Tuesday, January 26, 2021

Be Teachable?

 One of the things upline taught and emphasized was for people to be teachable.   Being teachable would mean that you were open minded, willing to learn and willing to take advice from the wise and tenured upline and higher up diamonds and others.  I find this ironic because the same upline leaders and diamonds are quick to blame the IBO when they ultimately fail. 

They’ll say that the IBO didn’t try hard enough or they simply didn’t do things just the way it’s supposed to be done. So you’re taught to be teachable but when you are, it’s still your fault if you fail.  Like upline is flipping a coin saying heads I win and tails you lose.  
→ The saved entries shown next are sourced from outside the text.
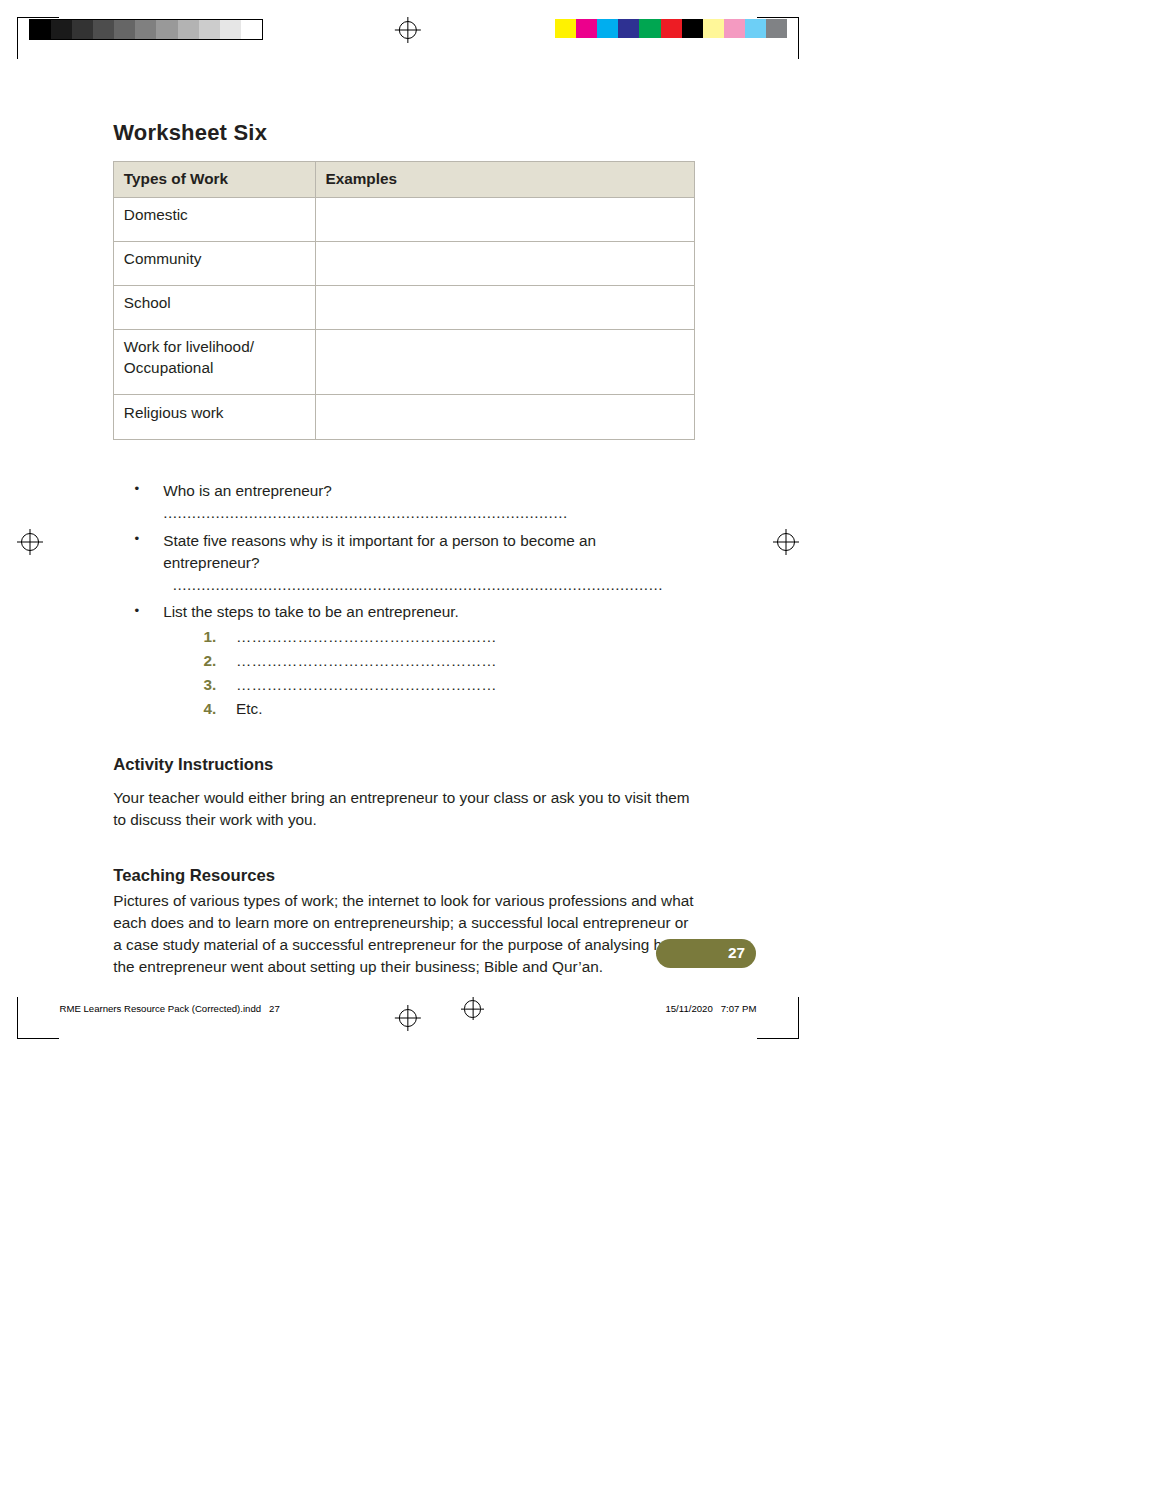Worksheet Six
| Types of Work | Examples |
| --- | --- |
| Domestic | |
| Community | |
| School | |
| Work for livelihood/ Occupational | |
| Religious work | |
Who is an entrepreneur? .....................................................................................
State five reasons why is it important for a person to become an entrepreneur? .......................................................................................................
List the steps to take to be an entrepreneur.
……………………………………………
……………………………………………
……………………………………………
Etc.
Activity Instructions
Your teacher would either bring an entrepreneur to your class or ask you to visit them to discuss their work with you.
Teaching Resources
Pictures of various types of work; the internet to look for various professions and what each does and to learn more on entrepreneurship; a successful local entrepreneur or a case study material of a successful entrepreneur for the purpose of analysing how the entrepreneur went about setting up their business; Bible and Qur’an.
27
RME Learners Resource Pack (Corrected).indd 27
15/11/2020 7:07 PM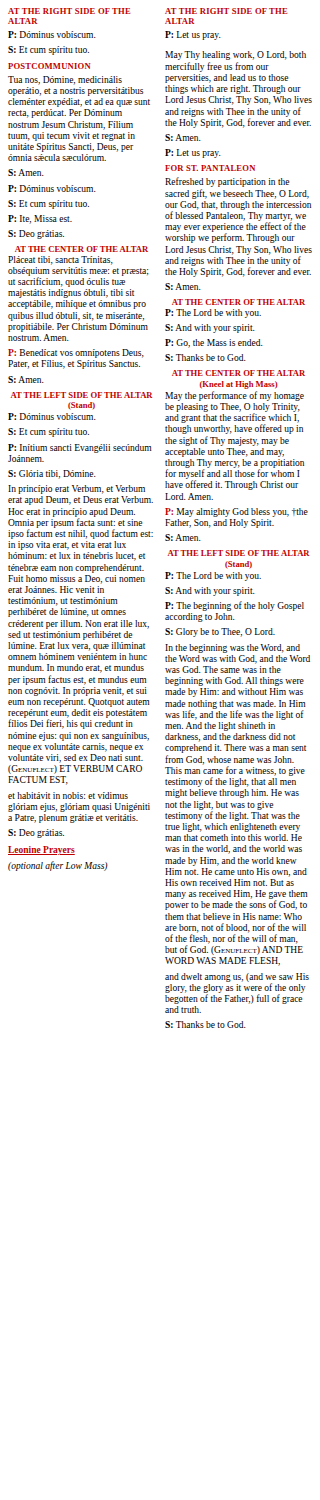| AT THE RIGHT SIDE OF THE ALTAR P: Dóminus vobíscum. S: Et cum spíritu tuo. POSTCOMMUNION Tua nos, Dómine, medicinális operátio, et a nostris perversitátibus cleménter expédiat, et ad ea quæ sunt recta, perdúcat. Per Dóminum nostrum Jesum Christum, Fílium tuum, qui tecum vivit et regnat in unitáte Spíritus Sancti, Deus, per ómnia sǽcula sæculórum. S: Amen. P: Dóminus vobíscum. S: Et cum spíritu tuo. P: Ite, Missa est. S: Deo grátias. AT THE CENTER OF THE ALTAR Pláceat tibi, sancta Trínitas, obséquium servitútis meæ: et præsta; ut sacrifícium, quod óculis tuæ majestátis indígnus óbtuli, tibi sit acceptábile, mihíque et ómnibus pro quibus illud óbtuli, sit, te miseránte, propitiábile. Per Christum Dóminum nostrum. Amen. P: Benedícat vos omnípotens Deus, Pater, et Fílius, et Spíritus Sanctus. S: Amen. AT THE LEFT SIDE OF THE ALTAR (Stand) P: Dóminus vobíscum. S: Et cum spíritu tuo. P: Inítium sancti Evangélii secúndum Joánnem. S: Glória tibi, Dómine. In princípio erat Verbum, et Verbum erat apud Deum, et Deus erat Verbum. Hoc erat in princípio apud Deum. Omnia per ipsum facta sunt: et sine ipso factum est nihil, quod factum est: in ipso vita erat, et vita erat lux hóminum: et lux in ténebris lucet, et ténebræ eam non comprehendérunt. Fuit homo missus a Deo, cui nomen erat Joánnes. Hic venit in testimónium, ut testimónium perhibéret de lúmine, ut omnes créderent per illum. Non erat ille lux, sed ut testimónium perhibéret de lúmine. Erat lux vera, quæ illúminat omnem hóminem veniéntem in hunc mundum. In mundo erat, et mundus per ipsum factus est, et mundus eum non cognóvit. In própria venit, et sui eum non recepérunt. Quotquot autem recepérunt eum, dedit eis potestátem fílios Dei fíeri, his qui credunt in nómine ejus: qui non ex sanguínibus, neque ex voluntáte carnis, neque ex voluntáte viri, sed ex Deo nati sunt. (Genuflect) ET VERBUM CARO FACTUM EST, et habitávit in nobis: et vídimus glóriam ejus, glóriam quasi Unigéniti a Patre, plenum grátiæ et veritátis. S: Deo grátias. Leonine Prayers (optional after Low Mass) | AT THE RIGHT SIDE OF THE ALTAR P: Let us pray. May Thy healing work, O Lord, both mercifully free us from our perversities, and lead us to those things which are right. Through our Lord Jesus Christ, Thy Son, Who lives and reigns with Thee in the unity of the Holy Spirit, God, forever and ever. S: Amen. P: Let us pray. For St. Pantaleon Refreshed by participation in the sacred gift, we beseech Thee, O Lord, our God, that, through the intercession of blessed Pantaleon, Thy martyr, we may ever experience the effect of the worship we perform. Through our Lord Jesus Christ, Thy Son, Who lives and reigns with Thee in the unity of the Holy Spirit, God, forever and ever. S: Amen. AT THE CENTER OF THE ALTAR P: The Lord be with you. S: And with your spirit. P: Go, the Mass is ended. S: Thanks be to God. AT THE CENTER OF THE ALTAR (Kneel at High Mass) May the performance of my homage be pleasing to Thee, O holy Trinity, and grant that the sacrifice which I, though unworthy, have offered up in the sight of Thy majesty, may be acceptable unto Thee, and may, through Thy mercy, be a propitiation for myself and all those for whom I have offered it. Through Christ our Lord. Amen. P: May almighty God bless you, †the Father, Son, and Holy Spirit. S: Amen. AT THE LEFT SIDE OF THE ALTAR (Stand) P: The Lord be with you. S: And with your spirit. P: The beginning of the holy Gospel according to John. S: Glory be to Thee, O Lord. In the beginning was the Word, and the Word was with God, and the Word was God. The same was in the beginning with God. All things were made by Him: and without Him was made nothing that was made. In Him was life, and the life was the light of men. And the light shineth in darkness, and the darkness did not comprehend it. There was a man sent from God, whose name was John. This man came for a witness, to give testimony of the light, that all men might believe through him. He was not the light, but was to give testimony of the light. That was the true light, which enlighteneth every man that cometh into this world. He was in the world, and the world was made by Him, and the world knew Him not. He came unto His own, and His own received Him not. But as many as received Him, He gave them power to be made the sons of God, to them that believe in His name: Who are born, not of blood, nor of the will of the flesh, nor of the will of man, but of God. (Genuflect) AND THE WORD WAS MADE FLESH, and dwelt among us, (and we saw His glory, the glory as it were of the only begotten of the Father,) full of grace and truth. S: Thanks be to God. |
I know for a fact that many people who joined Amway gave it a real try and put forth real effort to do what they were advised to do but they were still unable to generate a net profit in Amway.   I myself had a sizable group that ran 4000 PV in volume.  I also had the correct parameters based on the WWDB eagle program.   But somehow despite that, my business still did not generate a net profit.  

In the end, if you think objectively, your Amway business is not designed to make you money.  It is designed to systematically transfer money to your upline diamonds.  Even if you somehow manage to make a little money (highly unlikely), your upline will very likely advise you to invest it into the tools system.  And being teachable means you are likely to do just that.  

The entire business, including the 100 PV defacto quota for IBOs, is also just to ensure that your uplines can keep qualifying for their higher up levels.  When that happens, you get 3% and layers of upline get the rest of the near 30% in bonuses that Amway pays out.  Who says do the work and get paid?  

1 comment:

kwaaikat said...

When they say teachable and open minded, it is apparently only meant to apply to what someone in an Amway group can learn from the group or upline.

It does not apply to what an aspirant business builder could learn from the wealth of wisdom and experience that a bank manager, financial advisor, real business builder or someone who got hurt in Amway might have. When it comes to those, being anything but teachable is advised.

When I was lured under the usual false pretenses to hear an Amway enthusiast out, he did not want to hear anything about basic accounting, like profit and loss, and the principles of measuring return on investment and opportunity cost. I would have thought that when he learned I ran an actual business, and that I could share a thing or two about what worked and didn't work, he would be all ears.

If you go onto Youtube or Google and search for reasons that MLM "gurus" (who make a living from creating content) say why people fail at MLM, they all cite "not being teachable", along with wanting results too soon, not committed, plugged into a system etc. How wonderfully convenient. You won't hear poor accounting and financial management, unable to keep costs under control, not evolving to understand and serve changing customer needs.